Actuellement, les règles d’origine applicables au titre des protocoles dérivant du RAM incluent une série de changements par rapport à l’accord de Cotonou :

  • suppression des prescriptions applicables à l’équipage, à l’armateur et au personnel dans les règles applicables aux navires de pêche ;
  • simplification et reformulation du critère de propriété ;
  • changement de la règle principale pour plusieurs produits des chapitres 3 et 16. Plutôt que l’exigence globale en ce qui concerne les matières du chapitre 3, 15% des intrants non originaires sont maintenant autorisés.

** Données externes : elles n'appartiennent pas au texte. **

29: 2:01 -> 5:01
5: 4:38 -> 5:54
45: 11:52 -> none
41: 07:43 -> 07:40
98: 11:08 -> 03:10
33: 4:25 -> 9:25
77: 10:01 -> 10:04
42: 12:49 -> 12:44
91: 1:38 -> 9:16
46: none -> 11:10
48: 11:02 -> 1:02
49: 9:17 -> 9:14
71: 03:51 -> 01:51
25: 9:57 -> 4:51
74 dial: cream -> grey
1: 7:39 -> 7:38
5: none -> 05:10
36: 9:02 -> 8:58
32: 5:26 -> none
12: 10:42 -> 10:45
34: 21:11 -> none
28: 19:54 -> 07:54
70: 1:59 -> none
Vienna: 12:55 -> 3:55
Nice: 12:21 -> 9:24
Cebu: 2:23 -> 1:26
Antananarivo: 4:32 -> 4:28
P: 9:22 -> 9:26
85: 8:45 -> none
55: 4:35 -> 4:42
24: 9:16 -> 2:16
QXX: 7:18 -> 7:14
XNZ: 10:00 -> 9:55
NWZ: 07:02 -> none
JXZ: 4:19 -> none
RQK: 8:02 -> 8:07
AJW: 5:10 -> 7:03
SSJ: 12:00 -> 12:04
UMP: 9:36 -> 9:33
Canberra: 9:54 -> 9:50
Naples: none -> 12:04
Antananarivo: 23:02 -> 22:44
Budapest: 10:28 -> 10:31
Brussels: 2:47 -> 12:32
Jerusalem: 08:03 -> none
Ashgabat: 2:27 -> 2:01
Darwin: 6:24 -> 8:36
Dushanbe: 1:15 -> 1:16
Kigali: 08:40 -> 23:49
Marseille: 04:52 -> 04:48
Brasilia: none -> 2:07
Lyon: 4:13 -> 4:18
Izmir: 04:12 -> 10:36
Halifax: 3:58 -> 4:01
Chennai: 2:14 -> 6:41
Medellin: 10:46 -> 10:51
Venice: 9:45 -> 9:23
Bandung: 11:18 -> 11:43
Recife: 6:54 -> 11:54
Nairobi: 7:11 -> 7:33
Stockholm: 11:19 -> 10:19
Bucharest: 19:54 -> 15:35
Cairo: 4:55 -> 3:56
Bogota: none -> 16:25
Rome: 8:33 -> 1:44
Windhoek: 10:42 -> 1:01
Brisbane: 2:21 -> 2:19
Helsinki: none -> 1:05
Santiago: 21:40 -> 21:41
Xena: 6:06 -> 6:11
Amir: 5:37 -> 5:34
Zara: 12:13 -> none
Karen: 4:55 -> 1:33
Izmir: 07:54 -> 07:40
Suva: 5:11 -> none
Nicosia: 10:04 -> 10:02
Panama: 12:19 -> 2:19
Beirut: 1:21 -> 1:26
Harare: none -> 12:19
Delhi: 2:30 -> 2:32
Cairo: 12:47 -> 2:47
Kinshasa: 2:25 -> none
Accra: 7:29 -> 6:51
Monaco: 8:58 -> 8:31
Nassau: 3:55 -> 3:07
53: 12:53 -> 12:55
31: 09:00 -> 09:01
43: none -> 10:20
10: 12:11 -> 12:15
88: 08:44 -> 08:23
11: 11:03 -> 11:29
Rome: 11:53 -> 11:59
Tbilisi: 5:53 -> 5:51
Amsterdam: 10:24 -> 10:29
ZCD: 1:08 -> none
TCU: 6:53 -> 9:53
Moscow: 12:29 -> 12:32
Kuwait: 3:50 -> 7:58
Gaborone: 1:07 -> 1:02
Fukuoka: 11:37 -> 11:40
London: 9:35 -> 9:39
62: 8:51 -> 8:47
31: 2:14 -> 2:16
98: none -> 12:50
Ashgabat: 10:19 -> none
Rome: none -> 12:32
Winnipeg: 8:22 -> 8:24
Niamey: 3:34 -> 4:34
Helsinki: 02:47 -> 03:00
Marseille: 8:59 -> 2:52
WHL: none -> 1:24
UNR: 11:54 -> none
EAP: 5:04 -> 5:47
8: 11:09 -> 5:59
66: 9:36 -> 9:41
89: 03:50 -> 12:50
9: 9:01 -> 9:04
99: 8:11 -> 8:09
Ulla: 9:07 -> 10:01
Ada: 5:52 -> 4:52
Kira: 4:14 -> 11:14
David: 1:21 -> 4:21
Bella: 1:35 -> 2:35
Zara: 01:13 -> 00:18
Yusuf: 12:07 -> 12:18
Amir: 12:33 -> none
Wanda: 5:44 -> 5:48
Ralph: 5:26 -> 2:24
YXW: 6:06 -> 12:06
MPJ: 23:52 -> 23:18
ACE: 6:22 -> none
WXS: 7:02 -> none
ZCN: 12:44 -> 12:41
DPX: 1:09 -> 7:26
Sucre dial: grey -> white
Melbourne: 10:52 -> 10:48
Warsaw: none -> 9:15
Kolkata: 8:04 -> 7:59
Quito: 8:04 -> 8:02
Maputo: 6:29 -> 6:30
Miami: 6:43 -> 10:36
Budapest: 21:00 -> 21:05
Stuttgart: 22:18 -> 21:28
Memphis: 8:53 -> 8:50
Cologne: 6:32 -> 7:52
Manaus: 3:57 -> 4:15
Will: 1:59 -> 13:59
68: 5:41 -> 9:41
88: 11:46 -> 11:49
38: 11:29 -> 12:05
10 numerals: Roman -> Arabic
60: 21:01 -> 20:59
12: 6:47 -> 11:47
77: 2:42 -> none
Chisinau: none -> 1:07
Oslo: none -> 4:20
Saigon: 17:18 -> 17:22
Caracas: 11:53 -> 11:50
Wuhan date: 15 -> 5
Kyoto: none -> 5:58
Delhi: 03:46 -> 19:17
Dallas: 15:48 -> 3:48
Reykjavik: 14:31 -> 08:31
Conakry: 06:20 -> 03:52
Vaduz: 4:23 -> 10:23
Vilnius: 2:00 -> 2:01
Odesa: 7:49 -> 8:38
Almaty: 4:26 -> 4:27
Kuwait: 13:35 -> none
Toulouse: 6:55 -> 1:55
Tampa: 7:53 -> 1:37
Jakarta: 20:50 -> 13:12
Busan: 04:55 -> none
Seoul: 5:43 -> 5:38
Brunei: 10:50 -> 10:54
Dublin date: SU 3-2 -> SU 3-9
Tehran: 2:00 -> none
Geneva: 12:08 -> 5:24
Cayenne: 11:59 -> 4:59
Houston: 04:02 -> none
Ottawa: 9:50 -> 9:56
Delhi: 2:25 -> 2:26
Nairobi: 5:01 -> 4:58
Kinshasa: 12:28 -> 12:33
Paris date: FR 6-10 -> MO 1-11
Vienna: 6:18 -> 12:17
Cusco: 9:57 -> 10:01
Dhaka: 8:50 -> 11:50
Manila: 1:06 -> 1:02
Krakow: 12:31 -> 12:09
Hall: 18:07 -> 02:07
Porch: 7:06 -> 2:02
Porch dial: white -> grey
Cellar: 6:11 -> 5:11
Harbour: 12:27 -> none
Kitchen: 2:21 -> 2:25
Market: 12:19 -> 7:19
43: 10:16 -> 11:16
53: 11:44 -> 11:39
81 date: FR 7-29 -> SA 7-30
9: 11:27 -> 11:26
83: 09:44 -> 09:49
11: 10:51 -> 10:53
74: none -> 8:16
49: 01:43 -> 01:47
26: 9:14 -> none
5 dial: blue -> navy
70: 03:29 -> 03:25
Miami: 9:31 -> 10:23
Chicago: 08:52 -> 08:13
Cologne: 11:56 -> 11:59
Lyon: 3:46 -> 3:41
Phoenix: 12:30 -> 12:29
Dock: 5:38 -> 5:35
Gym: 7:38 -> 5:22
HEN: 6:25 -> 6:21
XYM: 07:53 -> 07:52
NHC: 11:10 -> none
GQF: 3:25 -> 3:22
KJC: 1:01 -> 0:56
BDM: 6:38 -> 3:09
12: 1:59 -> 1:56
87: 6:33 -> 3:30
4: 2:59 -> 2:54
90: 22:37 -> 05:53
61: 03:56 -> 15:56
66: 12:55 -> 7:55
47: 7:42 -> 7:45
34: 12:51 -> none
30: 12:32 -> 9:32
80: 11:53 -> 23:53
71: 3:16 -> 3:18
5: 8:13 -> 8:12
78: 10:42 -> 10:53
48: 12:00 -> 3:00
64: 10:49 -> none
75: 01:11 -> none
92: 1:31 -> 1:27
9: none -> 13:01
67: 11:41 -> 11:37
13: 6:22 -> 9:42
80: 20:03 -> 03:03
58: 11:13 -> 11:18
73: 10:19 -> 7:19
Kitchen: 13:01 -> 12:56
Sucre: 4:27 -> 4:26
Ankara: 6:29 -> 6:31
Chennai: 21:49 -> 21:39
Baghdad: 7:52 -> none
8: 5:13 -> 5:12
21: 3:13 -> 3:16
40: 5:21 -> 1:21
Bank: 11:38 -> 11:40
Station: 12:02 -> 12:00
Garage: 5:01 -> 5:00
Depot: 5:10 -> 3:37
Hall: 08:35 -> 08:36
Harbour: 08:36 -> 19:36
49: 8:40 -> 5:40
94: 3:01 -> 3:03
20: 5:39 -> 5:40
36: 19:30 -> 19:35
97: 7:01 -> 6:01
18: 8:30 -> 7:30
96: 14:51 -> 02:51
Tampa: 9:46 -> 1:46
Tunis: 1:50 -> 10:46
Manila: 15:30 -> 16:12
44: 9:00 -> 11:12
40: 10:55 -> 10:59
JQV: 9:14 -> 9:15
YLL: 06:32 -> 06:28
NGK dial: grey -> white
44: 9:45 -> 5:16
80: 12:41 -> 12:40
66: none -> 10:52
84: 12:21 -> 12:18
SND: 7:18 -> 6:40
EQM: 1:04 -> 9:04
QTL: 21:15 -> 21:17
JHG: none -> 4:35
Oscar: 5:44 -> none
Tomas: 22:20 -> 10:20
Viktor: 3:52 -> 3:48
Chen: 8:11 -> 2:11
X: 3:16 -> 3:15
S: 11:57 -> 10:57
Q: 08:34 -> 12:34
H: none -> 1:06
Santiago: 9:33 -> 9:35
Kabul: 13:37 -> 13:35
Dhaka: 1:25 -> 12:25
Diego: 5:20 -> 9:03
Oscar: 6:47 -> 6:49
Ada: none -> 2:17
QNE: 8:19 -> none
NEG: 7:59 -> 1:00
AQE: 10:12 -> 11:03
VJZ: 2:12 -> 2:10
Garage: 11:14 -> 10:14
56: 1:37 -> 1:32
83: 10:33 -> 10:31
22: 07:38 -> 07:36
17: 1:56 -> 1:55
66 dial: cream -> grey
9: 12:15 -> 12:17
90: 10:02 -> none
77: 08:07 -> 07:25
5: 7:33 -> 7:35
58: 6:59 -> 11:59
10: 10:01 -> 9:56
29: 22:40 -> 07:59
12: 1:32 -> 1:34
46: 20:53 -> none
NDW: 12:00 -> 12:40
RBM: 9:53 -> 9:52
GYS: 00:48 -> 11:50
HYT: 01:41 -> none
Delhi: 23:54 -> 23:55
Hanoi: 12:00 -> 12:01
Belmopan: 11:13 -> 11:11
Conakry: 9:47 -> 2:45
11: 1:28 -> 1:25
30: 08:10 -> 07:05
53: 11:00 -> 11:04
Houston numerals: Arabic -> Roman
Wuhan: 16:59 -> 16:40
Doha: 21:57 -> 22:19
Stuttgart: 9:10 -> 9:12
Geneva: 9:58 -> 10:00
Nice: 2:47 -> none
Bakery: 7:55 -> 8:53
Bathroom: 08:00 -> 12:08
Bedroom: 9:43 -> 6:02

Il existe une dérogation spécifique pour les pays ACP du Pacifique (PACP- notamment la Papouasie-Nouvelle-Guinée et Fidji) au titre des APE signés/paraphés avec eux en juillet 2009. Cette dérogation offre à ces pays « la possibilité pour l’industrie de transformation des produits de la pêche de s’approvisionner en matières premières poisson dans n’importe quel pays tiers ». Cet approvisionnement au niveau mondial est accepté sous certaines conditions, telles que la notification par le pays du Pacifique fournissant des informations concrètes sur les espèces concernées, les produits finaux et les quantités faisant l’objet d’un assouplissement de la règle. Pour les PACP, cet assouplissement des règles d’origine pourrait constituer le seul moyen pour les conserveries de demeurer économiquement viables. Les effets commencent déjà à se faire ressentir en termes de création d’emplois et de réduction de la pauvreté. Bien que l’UE ait insisté sur le fait que cette concession était due aux spécificités (géographiques, etc.) des PACP, elle montre comment l’assouplissement des règles d’origine pourrait profiter à d’autres régions ACP, à condition que d’autres exigences de l’UE (normes d’hygiène, etc.) soient satisfaites.